In an office in the Ministry of Defence in Whitehall Commodore Oliver Rathouse, a small man with a pucklike face and peppery manners, looked at the lieutenant-commander who’d just come in. ‘What is it, Briggs?’
‘Message from Bodo, sir. From Daffodil.’
‘What’s he been up to?’
‘Rather interesting, sir.’
The commodore took the message. When he’d finished reading he said, ‘It’s not only interesting, Briggs. It’s extremely important.’ He picked up one of several phones and dialled an internal MOD number. It was quickly answered. ‘Lewis here.’
‘Hullo, Freddie. Ratters here.’
‘Hullo, Ratters. What’s the trouble? One of your lot sinking?’
‘Not this time. There’s a big Soviet submarine aground on the rocks off Knausnes on Vrakoy. That’s the most westerly of the Vesteralen Islands.’
‘Yes. I know. Our geography’s rather good. We fly over the maps.’
‘She went on about midnight last night. Probably a ballistic missile job. Listen. She might be the Zhukov.’
‘Christ. How bloody marvellous.’
‘Would be if she were. Remember Clematis reported her sailing from Leningrad on October first. Bound for Polyarnyo.’
‘Yes, I do. I’ll get on to 120 Squadron at Kinloss right away. We’ll push a Nimrod up there. Should have photos within a few hours.’
‘Splendid. Watch out for Norwegian air-space, mate. They’re sensitive.’
‘Not to worry. We have good friends there.’
‘By the way, NATO is not in on this. Not yet, anyway. We’ll keep it that way for the moment.’
‘Okay. I’m with you.’
‘Many thanks, old boy.’ He put down the phone. ‘Get me that BMS/USSR file, Briggs. I’d like another look at the Clematis report.’
His short title in Whitehall was VCNS — Vice-Chief of the Naval Staff. He was a dark lithe man with a strong face that fitted the title.

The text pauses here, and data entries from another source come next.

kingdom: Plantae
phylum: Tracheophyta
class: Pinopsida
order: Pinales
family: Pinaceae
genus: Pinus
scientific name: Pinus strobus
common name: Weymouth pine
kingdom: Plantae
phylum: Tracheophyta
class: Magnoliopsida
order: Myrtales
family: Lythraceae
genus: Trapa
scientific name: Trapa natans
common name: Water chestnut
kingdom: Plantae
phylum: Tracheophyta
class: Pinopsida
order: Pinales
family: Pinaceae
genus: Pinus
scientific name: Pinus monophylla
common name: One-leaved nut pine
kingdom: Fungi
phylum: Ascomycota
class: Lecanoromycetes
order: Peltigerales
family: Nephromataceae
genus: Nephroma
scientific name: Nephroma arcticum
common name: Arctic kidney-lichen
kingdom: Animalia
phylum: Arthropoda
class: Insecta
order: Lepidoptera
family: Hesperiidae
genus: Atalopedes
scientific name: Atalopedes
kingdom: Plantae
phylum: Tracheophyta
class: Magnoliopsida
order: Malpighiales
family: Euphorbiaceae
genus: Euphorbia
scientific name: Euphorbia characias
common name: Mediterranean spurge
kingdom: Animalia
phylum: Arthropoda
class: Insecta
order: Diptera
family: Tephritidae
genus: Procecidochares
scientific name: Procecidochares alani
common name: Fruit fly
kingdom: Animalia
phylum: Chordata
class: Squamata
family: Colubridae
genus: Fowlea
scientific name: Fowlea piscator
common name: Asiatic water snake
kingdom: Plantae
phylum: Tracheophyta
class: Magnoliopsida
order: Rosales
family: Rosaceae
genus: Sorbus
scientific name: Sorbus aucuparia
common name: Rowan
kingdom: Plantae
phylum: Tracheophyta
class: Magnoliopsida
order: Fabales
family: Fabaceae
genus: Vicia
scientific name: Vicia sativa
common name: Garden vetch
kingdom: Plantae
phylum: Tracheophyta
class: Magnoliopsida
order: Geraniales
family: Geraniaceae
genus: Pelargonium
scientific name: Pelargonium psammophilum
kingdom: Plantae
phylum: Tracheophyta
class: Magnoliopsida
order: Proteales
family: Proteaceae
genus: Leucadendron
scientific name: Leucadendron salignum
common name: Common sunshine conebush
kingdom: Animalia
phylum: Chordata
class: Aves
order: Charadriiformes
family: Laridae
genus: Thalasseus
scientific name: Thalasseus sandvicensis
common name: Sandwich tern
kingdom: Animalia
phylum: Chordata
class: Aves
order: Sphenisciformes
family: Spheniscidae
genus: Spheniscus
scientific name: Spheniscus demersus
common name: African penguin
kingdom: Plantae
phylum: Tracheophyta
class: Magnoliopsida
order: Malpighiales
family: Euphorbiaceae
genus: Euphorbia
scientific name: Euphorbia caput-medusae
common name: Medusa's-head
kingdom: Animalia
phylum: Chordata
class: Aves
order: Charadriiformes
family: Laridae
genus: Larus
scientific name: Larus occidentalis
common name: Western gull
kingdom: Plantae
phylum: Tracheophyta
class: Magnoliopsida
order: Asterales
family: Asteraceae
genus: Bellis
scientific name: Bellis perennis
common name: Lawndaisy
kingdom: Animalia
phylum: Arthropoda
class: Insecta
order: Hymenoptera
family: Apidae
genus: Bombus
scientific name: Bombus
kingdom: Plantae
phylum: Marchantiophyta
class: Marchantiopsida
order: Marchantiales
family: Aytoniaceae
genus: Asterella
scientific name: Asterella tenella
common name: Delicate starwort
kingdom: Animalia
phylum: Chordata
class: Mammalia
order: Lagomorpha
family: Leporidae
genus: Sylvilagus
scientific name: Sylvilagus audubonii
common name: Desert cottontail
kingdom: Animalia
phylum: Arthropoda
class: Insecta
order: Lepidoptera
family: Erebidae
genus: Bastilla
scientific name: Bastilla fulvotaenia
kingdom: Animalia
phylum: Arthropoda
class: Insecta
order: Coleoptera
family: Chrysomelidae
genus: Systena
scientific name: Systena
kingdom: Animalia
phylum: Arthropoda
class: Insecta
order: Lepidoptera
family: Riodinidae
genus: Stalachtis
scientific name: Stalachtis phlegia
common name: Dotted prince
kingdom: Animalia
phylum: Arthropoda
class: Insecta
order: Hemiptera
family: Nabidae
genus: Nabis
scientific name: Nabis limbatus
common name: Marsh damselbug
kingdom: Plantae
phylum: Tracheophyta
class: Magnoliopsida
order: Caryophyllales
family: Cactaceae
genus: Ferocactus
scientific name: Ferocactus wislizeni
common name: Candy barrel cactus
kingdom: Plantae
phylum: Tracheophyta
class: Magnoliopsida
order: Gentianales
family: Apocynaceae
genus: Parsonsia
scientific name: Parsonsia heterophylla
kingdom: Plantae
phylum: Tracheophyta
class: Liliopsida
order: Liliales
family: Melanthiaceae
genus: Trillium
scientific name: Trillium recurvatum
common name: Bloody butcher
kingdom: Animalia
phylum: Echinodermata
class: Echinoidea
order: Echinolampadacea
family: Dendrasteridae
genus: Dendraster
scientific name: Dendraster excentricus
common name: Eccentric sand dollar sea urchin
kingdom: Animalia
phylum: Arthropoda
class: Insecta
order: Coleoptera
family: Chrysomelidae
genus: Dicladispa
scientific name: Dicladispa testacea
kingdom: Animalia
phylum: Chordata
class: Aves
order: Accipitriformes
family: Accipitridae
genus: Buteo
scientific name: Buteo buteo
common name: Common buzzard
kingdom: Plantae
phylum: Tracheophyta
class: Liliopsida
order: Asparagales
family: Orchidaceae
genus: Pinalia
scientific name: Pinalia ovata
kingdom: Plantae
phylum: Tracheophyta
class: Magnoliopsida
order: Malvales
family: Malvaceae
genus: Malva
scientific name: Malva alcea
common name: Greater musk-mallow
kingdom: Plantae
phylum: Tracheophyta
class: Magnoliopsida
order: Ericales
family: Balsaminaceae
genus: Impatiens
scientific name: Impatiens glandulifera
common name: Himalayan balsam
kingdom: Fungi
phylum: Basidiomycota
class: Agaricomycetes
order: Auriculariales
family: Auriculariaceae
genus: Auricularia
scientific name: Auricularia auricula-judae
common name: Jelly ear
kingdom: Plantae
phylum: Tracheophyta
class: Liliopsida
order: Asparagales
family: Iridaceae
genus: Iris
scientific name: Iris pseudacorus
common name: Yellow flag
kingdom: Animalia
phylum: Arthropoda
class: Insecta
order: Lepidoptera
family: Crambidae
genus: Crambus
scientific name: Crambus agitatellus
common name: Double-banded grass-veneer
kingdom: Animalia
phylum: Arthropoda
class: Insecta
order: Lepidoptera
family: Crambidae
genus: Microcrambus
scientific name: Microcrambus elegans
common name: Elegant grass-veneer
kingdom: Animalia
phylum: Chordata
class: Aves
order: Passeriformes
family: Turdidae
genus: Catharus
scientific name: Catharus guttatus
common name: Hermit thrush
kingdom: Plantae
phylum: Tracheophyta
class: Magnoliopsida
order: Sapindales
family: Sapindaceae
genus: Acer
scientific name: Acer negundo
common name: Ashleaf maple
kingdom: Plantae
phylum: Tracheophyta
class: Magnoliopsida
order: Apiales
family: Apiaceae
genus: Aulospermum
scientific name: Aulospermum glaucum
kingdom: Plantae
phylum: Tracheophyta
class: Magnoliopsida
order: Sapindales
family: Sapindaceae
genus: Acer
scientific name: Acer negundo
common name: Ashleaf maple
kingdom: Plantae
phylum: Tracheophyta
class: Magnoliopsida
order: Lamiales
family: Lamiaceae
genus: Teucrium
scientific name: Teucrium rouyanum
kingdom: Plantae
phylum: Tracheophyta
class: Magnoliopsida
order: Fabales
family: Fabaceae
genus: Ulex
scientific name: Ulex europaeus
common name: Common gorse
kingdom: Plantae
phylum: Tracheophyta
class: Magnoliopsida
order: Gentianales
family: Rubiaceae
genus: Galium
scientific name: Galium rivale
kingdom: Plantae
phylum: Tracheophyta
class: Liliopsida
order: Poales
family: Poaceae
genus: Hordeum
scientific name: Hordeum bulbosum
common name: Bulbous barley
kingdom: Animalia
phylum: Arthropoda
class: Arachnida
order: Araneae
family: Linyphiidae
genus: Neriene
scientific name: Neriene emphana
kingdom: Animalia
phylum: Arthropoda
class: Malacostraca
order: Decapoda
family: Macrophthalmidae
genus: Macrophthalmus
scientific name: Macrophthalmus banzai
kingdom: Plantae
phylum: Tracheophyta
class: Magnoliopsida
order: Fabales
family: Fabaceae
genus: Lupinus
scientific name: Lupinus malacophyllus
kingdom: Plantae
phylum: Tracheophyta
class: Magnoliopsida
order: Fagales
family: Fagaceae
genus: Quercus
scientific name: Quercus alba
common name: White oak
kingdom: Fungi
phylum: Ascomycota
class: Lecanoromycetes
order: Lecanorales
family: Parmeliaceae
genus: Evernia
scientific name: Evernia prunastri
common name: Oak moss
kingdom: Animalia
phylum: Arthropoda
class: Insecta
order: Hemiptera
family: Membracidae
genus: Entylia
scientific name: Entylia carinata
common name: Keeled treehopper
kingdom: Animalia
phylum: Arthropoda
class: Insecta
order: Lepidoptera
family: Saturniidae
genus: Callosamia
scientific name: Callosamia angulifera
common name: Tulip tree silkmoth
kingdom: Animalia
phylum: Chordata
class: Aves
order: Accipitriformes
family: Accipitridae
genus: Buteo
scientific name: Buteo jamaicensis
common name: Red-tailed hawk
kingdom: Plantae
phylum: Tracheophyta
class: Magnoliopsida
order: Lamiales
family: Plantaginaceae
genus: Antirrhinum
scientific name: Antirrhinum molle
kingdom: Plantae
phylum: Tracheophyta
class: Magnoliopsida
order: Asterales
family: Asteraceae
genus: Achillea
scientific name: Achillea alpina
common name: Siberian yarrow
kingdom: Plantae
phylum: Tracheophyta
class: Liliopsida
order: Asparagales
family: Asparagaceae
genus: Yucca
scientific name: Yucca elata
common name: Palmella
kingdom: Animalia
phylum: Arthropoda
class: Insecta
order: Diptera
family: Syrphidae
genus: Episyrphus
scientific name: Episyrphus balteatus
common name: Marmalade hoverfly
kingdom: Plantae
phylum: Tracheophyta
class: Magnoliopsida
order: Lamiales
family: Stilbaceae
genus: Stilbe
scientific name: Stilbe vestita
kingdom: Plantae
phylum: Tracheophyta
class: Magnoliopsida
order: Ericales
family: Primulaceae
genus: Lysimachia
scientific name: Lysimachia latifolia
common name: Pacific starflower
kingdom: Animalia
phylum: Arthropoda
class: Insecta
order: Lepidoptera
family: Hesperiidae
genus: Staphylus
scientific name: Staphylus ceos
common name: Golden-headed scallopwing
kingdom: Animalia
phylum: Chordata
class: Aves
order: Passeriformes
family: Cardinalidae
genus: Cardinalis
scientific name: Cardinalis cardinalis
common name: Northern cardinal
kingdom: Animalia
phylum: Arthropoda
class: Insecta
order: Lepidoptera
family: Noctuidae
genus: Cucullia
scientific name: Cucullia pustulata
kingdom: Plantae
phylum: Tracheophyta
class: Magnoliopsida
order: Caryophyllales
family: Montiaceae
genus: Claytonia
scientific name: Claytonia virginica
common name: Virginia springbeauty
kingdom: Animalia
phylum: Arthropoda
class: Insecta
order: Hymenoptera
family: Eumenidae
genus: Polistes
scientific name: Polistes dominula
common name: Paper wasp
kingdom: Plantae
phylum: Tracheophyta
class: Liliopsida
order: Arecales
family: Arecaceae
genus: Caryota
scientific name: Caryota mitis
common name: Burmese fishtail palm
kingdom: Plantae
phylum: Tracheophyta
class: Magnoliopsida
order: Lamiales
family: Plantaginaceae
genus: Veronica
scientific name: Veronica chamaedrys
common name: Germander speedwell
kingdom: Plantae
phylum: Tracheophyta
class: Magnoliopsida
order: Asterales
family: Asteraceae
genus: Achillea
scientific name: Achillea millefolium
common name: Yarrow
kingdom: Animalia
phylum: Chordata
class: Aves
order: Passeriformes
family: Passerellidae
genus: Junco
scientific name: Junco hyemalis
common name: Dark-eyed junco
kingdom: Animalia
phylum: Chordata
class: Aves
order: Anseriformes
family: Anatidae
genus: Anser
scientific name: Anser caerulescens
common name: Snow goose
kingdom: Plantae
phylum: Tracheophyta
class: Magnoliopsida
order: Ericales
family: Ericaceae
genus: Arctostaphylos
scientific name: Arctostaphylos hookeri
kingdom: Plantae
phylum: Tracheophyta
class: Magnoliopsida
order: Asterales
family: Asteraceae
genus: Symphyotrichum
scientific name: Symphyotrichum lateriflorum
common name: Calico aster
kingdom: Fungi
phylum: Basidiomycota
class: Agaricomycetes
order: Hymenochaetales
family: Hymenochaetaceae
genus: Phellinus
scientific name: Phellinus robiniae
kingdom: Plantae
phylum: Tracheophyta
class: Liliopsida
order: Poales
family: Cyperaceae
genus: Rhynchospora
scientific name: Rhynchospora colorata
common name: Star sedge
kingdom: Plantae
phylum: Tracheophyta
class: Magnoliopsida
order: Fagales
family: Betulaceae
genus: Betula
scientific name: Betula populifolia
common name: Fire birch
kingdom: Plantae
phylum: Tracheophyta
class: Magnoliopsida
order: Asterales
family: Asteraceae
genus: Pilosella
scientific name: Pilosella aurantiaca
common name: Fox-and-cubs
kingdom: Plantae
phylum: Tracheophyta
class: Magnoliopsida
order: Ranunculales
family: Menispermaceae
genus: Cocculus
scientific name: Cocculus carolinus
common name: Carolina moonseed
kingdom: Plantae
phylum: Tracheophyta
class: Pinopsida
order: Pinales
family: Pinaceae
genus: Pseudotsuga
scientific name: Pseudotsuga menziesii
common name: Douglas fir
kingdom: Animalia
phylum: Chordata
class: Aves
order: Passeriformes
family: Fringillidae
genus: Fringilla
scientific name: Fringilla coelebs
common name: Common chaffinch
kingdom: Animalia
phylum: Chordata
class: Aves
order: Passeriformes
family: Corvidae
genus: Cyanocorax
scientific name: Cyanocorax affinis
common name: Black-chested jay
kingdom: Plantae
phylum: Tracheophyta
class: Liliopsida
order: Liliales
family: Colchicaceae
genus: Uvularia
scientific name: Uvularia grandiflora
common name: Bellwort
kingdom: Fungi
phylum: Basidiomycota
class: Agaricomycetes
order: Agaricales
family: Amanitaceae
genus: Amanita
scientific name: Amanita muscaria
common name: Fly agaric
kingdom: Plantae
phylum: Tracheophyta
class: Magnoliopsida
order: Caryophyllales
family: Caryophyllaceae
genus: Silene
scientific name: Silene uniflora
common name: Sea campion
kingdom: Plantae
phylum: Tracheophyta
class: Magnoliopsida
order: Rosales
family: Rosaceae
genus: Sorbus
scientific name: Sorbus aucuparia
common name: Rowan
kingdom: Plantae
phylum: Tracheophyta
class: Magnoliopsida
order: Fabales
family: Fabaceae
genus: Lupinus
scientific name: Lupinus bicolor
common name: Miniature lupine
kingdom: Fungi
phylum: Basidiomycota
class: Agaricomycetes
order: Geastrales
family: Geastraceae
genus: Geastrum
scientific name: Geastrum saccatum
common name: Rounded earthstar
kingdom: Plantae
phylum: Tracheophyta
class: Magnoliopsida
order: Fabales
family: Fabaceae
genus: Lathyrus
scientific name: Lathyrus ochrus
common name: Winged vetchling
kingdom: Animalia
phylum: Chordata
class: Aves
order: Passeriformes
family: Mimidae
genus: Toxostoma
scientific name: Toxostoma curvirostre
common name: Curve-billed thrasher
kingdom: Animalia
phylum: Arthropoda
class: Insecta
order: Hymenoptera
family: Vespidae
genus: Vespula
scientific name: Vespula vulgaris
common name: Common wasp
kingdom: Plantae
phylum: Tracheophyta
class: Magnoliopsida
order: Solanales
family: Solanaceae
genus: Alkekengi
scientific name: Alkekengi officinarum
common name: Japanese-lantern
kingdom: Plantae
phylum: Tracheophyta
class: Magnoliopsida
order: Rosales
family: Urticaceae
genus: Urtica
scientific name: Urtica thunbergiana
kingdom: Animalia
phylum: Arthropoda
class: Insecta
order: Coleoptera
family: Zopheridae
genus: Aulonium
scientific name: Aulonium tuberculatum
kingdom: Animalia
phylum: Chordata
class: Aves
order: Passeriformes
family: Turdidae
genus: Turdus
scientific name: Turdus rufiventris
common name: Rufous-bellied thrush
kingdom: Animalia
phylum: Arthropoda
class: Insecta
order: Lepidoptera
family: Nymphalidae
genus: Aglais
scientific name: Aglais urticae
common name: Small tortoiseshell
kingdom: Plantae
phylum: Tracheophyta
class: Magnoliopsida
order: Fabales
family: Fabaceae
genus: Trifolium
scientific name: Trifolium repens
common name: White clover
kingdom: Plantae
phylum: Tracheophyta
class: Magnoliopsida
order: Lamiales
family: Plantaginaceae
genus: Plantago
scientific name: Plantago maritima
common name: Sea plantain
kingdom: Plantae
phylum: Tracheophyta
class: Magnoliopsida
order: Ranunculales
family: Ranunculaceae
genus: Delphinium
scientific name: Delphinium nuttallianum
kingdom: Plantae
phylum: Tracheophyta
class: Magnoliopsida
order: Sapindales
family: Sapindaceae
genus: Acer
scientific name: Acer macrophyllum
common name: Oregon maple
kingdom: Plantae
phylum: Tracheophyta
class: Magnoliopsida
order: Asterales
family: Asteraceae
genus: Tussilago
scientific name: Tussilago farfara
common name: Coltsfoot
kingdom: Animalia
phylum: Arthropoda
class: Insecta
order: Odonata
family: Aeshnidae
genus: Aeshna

‘I see they were taken within minutes of 1100 this morning,’ he said, examining a set of aerial photographs. High altitude shots, some oblique, others vertical. The commodore (Intelligence) slid sections cut from the large photos into a stereoscope. ‘Look at them now, sir. The photo enlargement of these cut-outs is a factor of six. The stereoscope enlarges them again by a factor of ten. So you’re looking at the thing enlarged sixty times.’
The VCNS put his eyes to the stereoscope. What had been a minute object, no more than a tiny scratch close to a line of rocks, became a submarine, its whole length visible but for the submerged bows. The details of its hull could be seen quite clearly.
‘Taken at high water.’ said the commodore. ‘There was a good deal of cloud. The Nimrod had problems.’
‘So you think it’s the Zhukov, Rathouse?’
‘Pretty certain, sir. One — it’s a class we’ve never seen before. Two — the hull configuration resembles closely reports we’ve had on the Delta Twos. Three — there’s only one at sea, the prototype. That’s the Zhukov. Four — we know from the Clematis report that she sailed from Leningrad on the first of October, bound for Polyarnyo to join a BMS Squadron. Today is the sixth. So the time and place of her grounding are consistent with those movements.’